It was such a joy to be able to run in the Run For Roo this month. With my 2 major spinal surgeries and permanent foot drop (paralysis of my left ankle/foot) I felt like I’d already won the race just by stepping to the starting line. At the Run For Roo I felt especially grateful since I was there helping a friend, Lisa Winn, run her first-ever 4-mile course but more importantly I was there to cheer on Reid Martin who has survived some very serious medical issues of his own.
When I was injured nearly 9 years ago I never dreamed I’d be where I am today. After a 9-hour spinal fusion surgery the doctors didn’t think I’d ever walk normally again, much less ever run again. Having been a 2-time Boston Marathoner and avid athlete this prognosis devastated me. After a brief period of feeling sorry for myself and slipping into a lengthy bout of depression I finally saw how much my situation was hurting my family and friends; I vowed to do whatever I could to get better if only to ease their pain.
This was a long process but one in which the YMCA played a huge role. I was able to use the pools for my physical rehabilitation and gradually added other activities to the list of what was possible. The Y was a place of healing for me…both physically and spiritually as the fellowship with other members helped to prop me up when I was discouraged.
After more than 2 years and yet another surgery I was finally in a much better place in life… I had become much stronger and had returned to most of my normal daily life. The one thing still missing was the ability to run; I couldn’t find a brace or other solution to combat my foot drop. I kept researching “runners with foot drop” or “athletes with paralysis” but I could find nothing out there about anyone with my spinal birth defects and/or foot drop who was actively running or competing in any sport. Considering the fact that there were so many people worse off than I, this may seem like a small thing. However, the passions you have in life help to make you who you are; your activities and dreams help to form your unique identity. Having been an athlete all my life I felt like I was somehow less of a person and I wasn’t willing to give up my dreams without a fight.
Finally one day I learned of an orthotic device that had some promise for me… I discovered a site online where professional orthotists weighed in on my situation and many of them suggested I try Allard’s ToeOFF brace. The head of Allard USA actually offered to send me a brace free of charge in exchange for sharing my story if the brace indeed worked.
You know the rest of the story since you’ve seen me in so many races since then! The Allard brace was a dream come true and with this technology, not only was I able to run but incredibly I was able to qualify for and compete in the Boston Marathon 3 times with spinal fusions and foot drop. Having “gotten my life back” I no longer looked back at where I had been and looked only forward to a promising future for myself. I figured that was the end of the story… little did I know it was only an early chapter.
After much soul-searching and intense discussions with my husband and family I made the choice to share my story and thus began working for AllardUSA in the position they created for me called “community outreach manager.” I told them I would give them a few years in hopes that together we could raise awareness for people with mobility issues and the ever-advancing technology available.

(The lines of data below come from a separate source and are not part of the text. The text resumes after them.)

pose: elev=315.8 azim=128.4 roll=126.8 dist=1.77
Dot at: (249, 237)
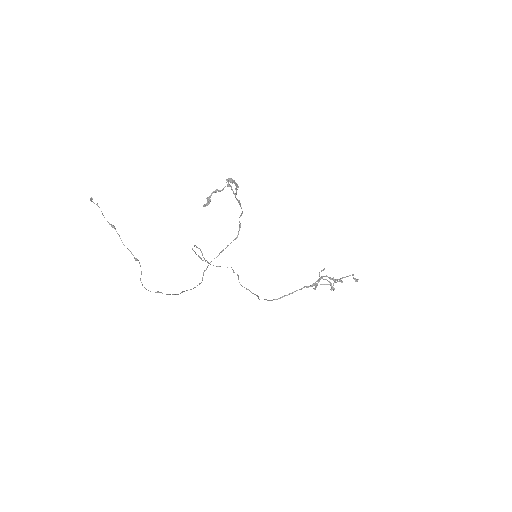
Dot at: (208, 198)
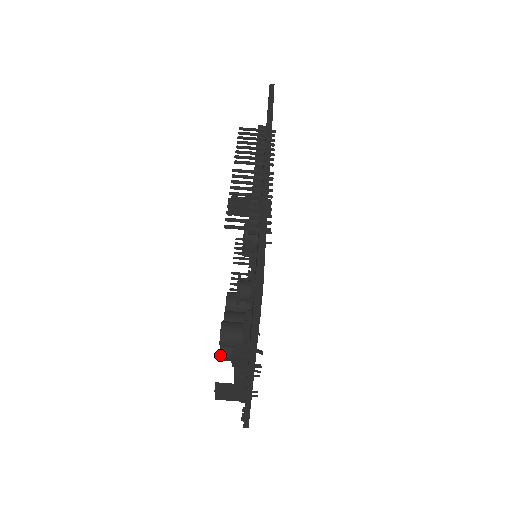
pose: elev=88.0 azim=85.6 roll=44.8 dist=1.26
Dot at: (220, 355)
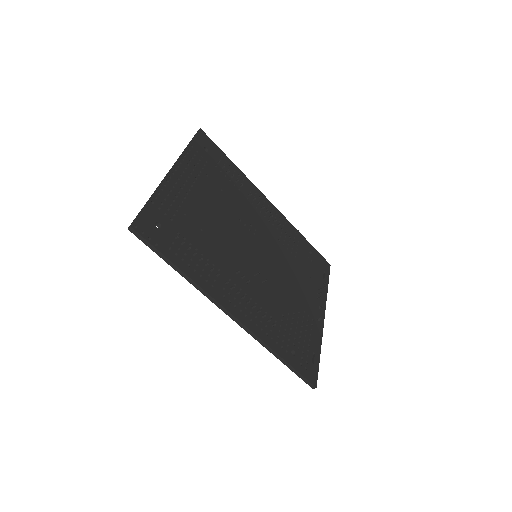
Dot at: occluded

I knew I couldn’t be the only person who had struggled with spinal cord injury and foot drop and I was hoping to reach some of these people.
This is where Reid Martin enters the picture. Reid saw one of the first newspaper articles that explained my journey and current running success. He recognized my name as we had been casual friends way back in high school. He reached out to me looking for any hope he could find as he was facing serious back surgeries of his own. He was excited to learn that running WAS possible, even after my (now 3!) major spinal fusion surgeries. We stayed in touch and offered each other support through emails and Facebook. His situation was so dire, however, that I wasn’t sure he’d ever return to running… I simply prayed he would have the same success I did.
Reid is just one of hundreds of people I’ve been in personal contact with since taking on my role with Allard… all with serious medical conditions and many with foot drop. I knew I wasn’t the only one out there but I never dreamed we’d have such an immediate impact on so many people across the country! Not every person I speak to each week gets better, which makes my job very emotional and extremely sad at times. However, so many people ARE getting better by connecting to the right professionals and technology and this makes my job so rewarding… and Reid Martin is one of the best success stories out there.
Reid posted his goals to run again and aimed to compete in The Run for Roo as his debut comeback event. In addition, Reid was fundraising for the charity in order to help “pay it forward” and I was immediately drawn to contributing. With my donation and words of encouragement posted online, Reid knew I was rooting for him but didn’t expect to see me at the event. When I learned that I could actually be in town the weekend of this run I was determined to make a surprise appearance… I wanted to be there if indeed he was able to complete the challenging 4 miles.
My outreach campaign motto, after seeing this on a wall in my doctor’s office, became “Fall 7 Times, Get UP 8”. For anyone dealing with serious health or depression issues (like Reid and myself) it’s important not to focus on the falling but on the getting back up. Reid personifies this motto and I was able to award him with a Get Back UP Today medal at the Run for ROO. As you saw, I was able to cheer Reid to the finish in a very emotional moment for both of us.